The purpose of the bill is to challenge the 1973 Roe v. Wade decision, Rep. Terri Collins, who sponsored the House Bill 314 said, "The heart of this bill is to confront a decision that was made by the courts in 1973 that said the baby in the womb is not a person," Collins said. "This bill addresses that one issue. Is that baby in the womb a person? I believe our law says it is. I believe our people say it is. And I believe technology shows it is."
Here's everything you need to know about the law:
Who does it apply to?
The law will apply to nearly all abortions and only doctors who perform the procedure. The women who get an abortion will not be affected. "A woman who receives an abortion will not be held criminally culpable or civilly liable for receiving the abortion," the law says.
However, performing the abortion would make it a Class A felony and the law makes attempting to perform it a Class C felony.

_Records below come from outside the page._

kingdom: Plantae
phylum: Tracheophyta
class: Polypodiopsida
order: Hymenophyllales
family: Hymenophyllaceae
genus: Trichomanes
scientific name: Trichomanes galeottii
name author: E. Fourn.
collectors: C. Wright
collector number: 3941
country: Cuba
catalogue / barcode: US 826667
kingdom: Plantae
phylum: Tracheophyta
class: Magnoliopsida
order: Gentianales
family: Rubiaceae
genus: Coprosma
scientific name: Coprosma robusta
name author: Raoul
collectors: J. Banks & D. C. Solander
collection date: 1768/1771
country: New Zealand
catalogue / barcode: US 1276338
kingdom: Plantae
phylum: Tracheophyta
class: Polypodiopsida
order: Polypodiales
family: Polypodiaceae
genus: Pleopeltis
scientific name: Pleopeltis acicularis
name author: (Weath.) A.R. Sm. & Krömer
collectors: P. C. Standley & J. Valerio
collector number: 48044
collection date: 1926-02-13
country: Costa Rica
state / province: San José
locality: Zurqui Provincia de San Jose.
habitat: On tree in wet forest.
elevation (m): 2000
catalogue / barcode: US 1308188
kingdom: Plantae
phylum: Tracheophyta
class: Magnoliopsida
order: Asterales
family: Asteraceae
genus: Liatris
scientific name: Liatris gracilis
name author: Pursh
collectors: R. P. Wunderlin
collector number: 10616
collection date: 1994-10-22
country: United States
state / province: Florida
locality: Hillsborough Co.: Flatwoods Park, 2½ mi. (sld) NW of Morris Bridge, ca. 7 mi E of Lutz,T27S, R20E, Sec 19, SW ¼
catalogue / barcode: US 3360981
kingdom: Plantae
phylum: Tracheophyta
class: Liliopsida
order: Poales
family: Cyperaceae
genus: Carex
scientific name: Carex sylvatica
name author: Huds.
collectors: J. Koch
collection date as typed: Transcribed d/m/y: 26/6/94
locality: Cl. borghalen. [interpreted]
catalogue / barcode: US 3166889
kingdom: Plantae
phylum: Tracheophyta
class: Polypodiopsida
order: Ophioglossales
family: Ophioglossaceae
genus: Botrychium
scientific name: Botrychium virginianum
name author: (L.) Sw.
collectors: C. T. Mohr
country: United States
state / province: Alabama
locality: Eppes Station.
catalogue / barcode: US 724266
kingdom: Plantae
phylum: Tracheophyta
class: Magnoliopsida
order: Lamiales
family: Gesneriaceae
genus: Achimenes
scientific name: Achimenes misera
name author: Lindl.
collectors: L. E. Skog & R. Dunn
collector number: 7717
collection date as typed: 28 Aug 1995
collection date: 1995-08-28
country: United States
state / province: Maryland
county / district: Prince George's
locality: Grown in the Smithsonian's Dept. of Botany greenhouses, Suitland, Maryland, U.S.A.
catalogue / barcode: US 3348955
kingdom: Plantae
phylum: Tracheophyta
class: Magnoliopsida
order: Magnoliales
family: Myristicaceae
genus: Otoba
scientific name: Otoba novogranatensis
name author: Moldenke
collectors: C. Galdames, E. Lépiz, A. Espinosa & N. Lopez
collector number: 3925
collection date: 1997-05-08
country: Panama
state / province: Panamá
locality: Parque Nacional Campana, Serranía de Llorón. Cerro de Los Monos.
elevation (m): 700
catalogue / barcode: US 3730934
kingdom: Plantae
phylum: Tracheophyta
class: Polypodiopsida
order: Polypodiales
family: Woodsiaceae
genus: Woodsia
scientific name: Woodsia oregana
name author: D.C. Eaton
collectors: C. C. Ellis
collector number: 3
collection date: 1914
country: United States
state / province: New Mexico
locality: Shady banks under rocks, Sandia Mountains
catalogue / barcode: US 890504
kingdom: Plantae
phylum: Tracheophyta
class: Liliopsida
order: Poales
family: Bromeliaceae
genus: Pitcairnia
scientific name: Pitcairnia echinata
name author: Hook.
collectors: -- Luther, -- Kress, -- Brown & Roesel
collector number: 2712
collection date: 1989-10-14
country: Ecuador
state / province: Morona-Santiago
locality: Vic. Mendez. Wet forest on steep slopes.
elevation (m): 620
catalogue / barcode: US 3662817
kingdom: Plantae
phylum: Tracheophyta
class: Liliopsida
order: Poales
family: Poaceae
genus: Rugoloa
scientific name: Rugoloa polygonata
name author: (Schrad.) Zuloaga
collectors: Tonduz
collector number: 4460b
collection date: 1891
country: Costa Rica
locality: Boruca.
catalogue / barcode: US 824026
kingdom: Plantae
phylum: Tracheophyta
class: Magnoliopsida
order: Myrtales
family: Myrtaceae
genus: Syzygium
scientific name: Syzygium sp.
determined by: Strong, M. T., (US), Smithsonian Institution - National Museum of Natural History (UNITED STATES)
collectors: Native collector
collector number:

The resulting penalty for an attempted abortion under the new law would be a prison sentence of one to 10 years. The anti-abortion law also applies to cases of rape and/or incest.
What are the exceptions?
The anti-abortion law, that has been deemed "unconstitutional" by many doesn't apply only when there's a medical emergency for the mother. However, the situation has to be confirmed in writing by another doctor.
"An abortion shall be permitted if an attending physician licensed in Alabama determines that an abortion is necessary in order to prevent a serious health risk to the unborn child's mother. Except in the case of a medical emergency as defined herein, the physician's determination shall be confirmed in writing by a second physician licensed in Alabama," the law states. The confirmation has to be given within 180 days after the abortion is completed and shall be prima facie evidence for a permitted abortion.
The law also says that the physician confirming the "serious health risk to the child's mother" will not be criminally or civilly liable for those actions.
Is it different from Georgia's Fetal Heartbeat law?
The Alabama anti-abortion law is actually more restrictive than the one Georgia has.
Unlike the Fetal Heartbeat law, that allows abortions up until six weeks of pregnancy which is the time that a heartbeat can be detected in the womb, Alabama's law bans it altogether, except for medical emergencies where the mother's life is in danger. Mississippi, Ohio, and Kentucky have all passed similar laws that ban abortions after a heartbeat is detected like Georgia did last week.
When does it come into effect?
This act shall become effective six months following its passage and approval by the Governor, or its otherwise becoming law, the bill states.
Who would it affect most?
According to reports, it will be the women who belong to minorities, Latinos and Black women and the poorer classes of the society who will be most affected. Democratic state senator Linda Coleman-Madison, one of the bill's critics, said, "We want abortions to be safe, and we want them to be few, but it should be legal because there will be abortions. The people who have the wherewithal will fly out of state. Not everyone can afford to do that."